Of course America is occupying Iraq and would have to occupy any country, including Iraq, that it intended to liberate. The issue is not the terminology but the substance. If America’s mission in Iraq is liberating, then it is noble and deserves to be supported.

How is it, then, that the Democratic Party leadership, starting in July 2003, the third month of the U.S. occupation – with American soldiers still dying in the field while terrorists streamed into the country for a holy war against them – launched a relentless campaign to denounce the commander in chief of America’s forces as a liar, a fraud, a misleader of the American people, a traitor and, worst of all, a reckless, cold-hearted killer of American youth?

These were the accusations made not by Michael Moore (though no member the Democratic leadership stepped forward to repudiate Moore) but by Howard Dean, Ted Kennedy, Jimmy Carter, Al Gore and ... John Kerry. That is the issue. That is the source of the anger. And, like every other Miller critic, Andrew Sullivan doesn’t address it.

If you believe that America – and her troops – are a liberating force in Iraq, you will not proclaim that America has resurrected Saddam’s gulag (as Ted Kennedy did), a claim trumpeted on al-Jazeera TV to the entire Muslim world.

If you want America to win the war in Iraq, because you believe that it is a liberating – and not an occupying – force, then you do not feature a minor prison scandal on the front pages of your world-influencing national media every day for 45 straight days.

Everyone is aware that there is a propaganda war that is part of this war, including Democratic politicians whose exploitation of these chinks in America’s armor has been as shameless as that of the American media, which are apparently 90 percent Democrat and pro-Kerry. The most central – and generally unarticulated – fact about the war in Iraq is the way the Democrats have broken a tradition of bipartisanship in war that has been the central pillar of American foreign policy going back at least to World War II and Wendell Wilkie, a figure with whom Zell Miller began his speech.

In 1940, with Hitler marching across Europe and 70 percent of the American people demanding that America stay out of the war, Wendell Wilkie gave Roosevelt support for an unpopular military draft – because it was the right thing to do.

Wilkie knew it was not the political thing to do.

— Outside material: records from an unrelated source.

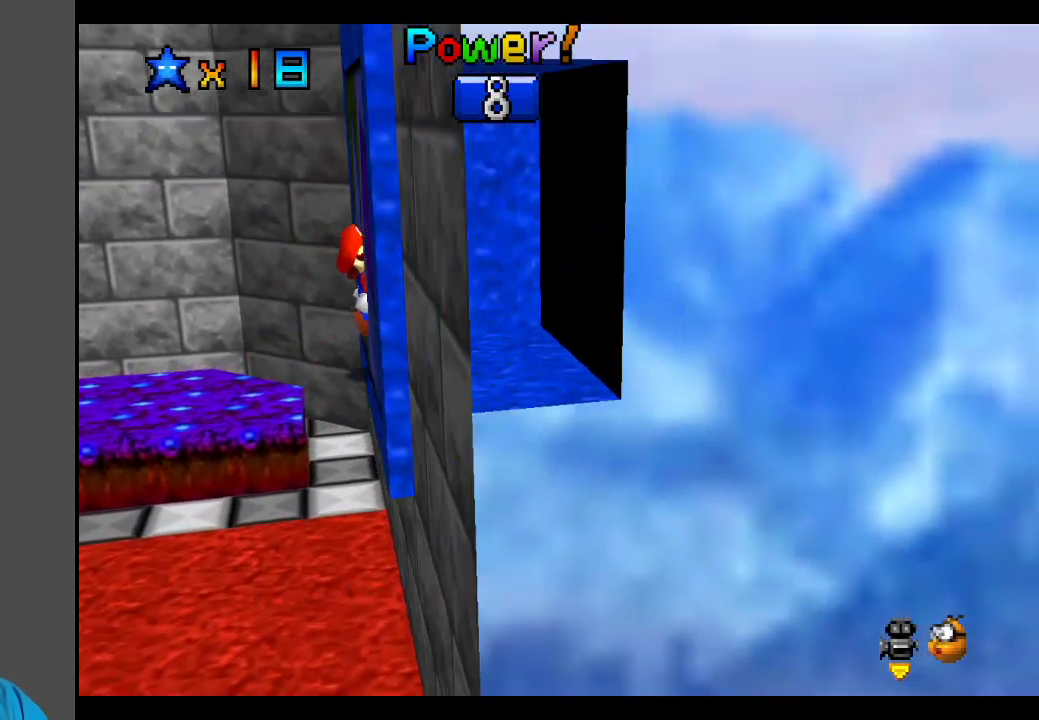
{"buttons": [], "left_stick": "center", "right_stick": "center", "events": [[200, "A", "up"], [350, "left_stick", "center"]]}
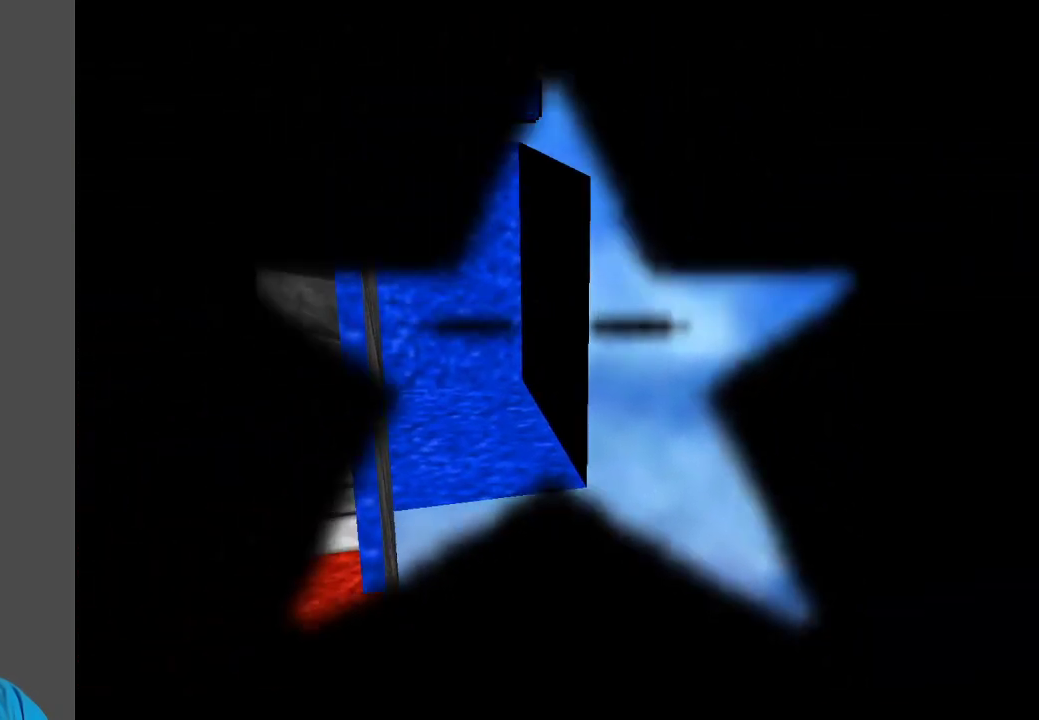
{"buttons": [], "left_stick": "center", "right_stick": "center", "events": []}
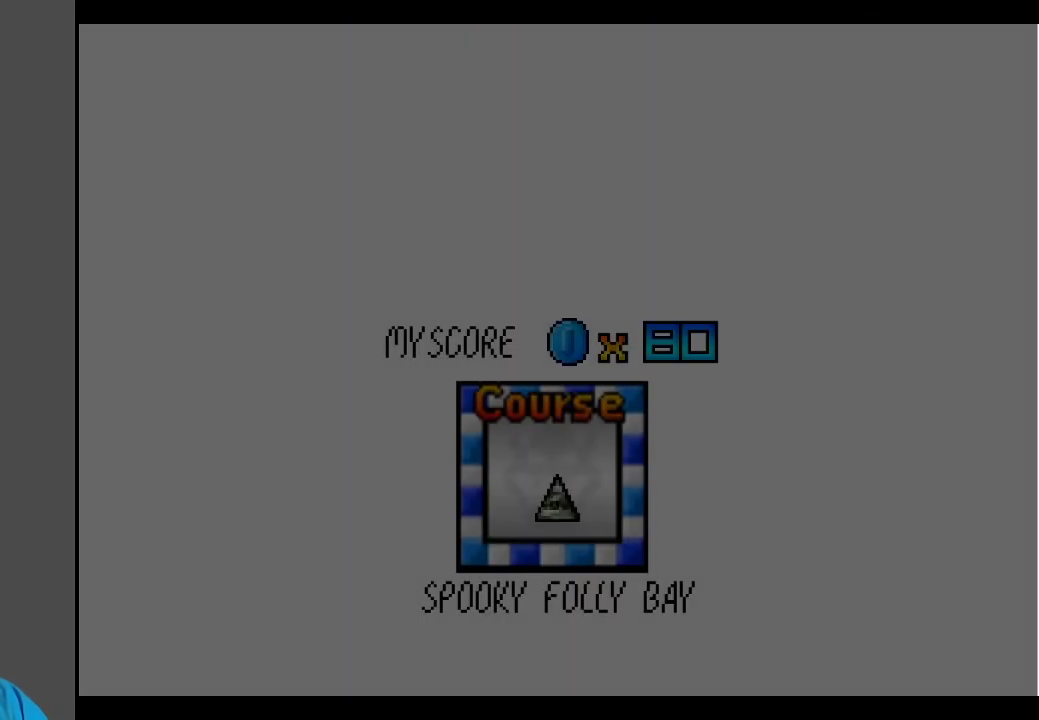
{"buttons": [], "left_stick": "center", "right_stick": "center", "events": []}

He knew that it might cost him the presidency. But before he died, as Zell Miller recounted, “Wilkie told a friend that if he could write his own epitaph and had to choose between ‘here lies a president’ or ‘here lies one who contributed to saving freedom,’ he would prefer the latter.” Then Miller asked, “Where are such statesmen today? Where is the bipartisanship in this country when we need it most?”

If one were to fault Zell Miller, it would be to point out that there is such a Democrat who put his country above his party. His name is Joe Lieberman. As a former vice presidential candidate and the conscience of his party during the Clinton impeachment, Joe Lieberman was the Democratic heir apparent. An acknowledged statesman and much larger figure than any of his Democratic rivals, Joe Lieberman should have won the nomination.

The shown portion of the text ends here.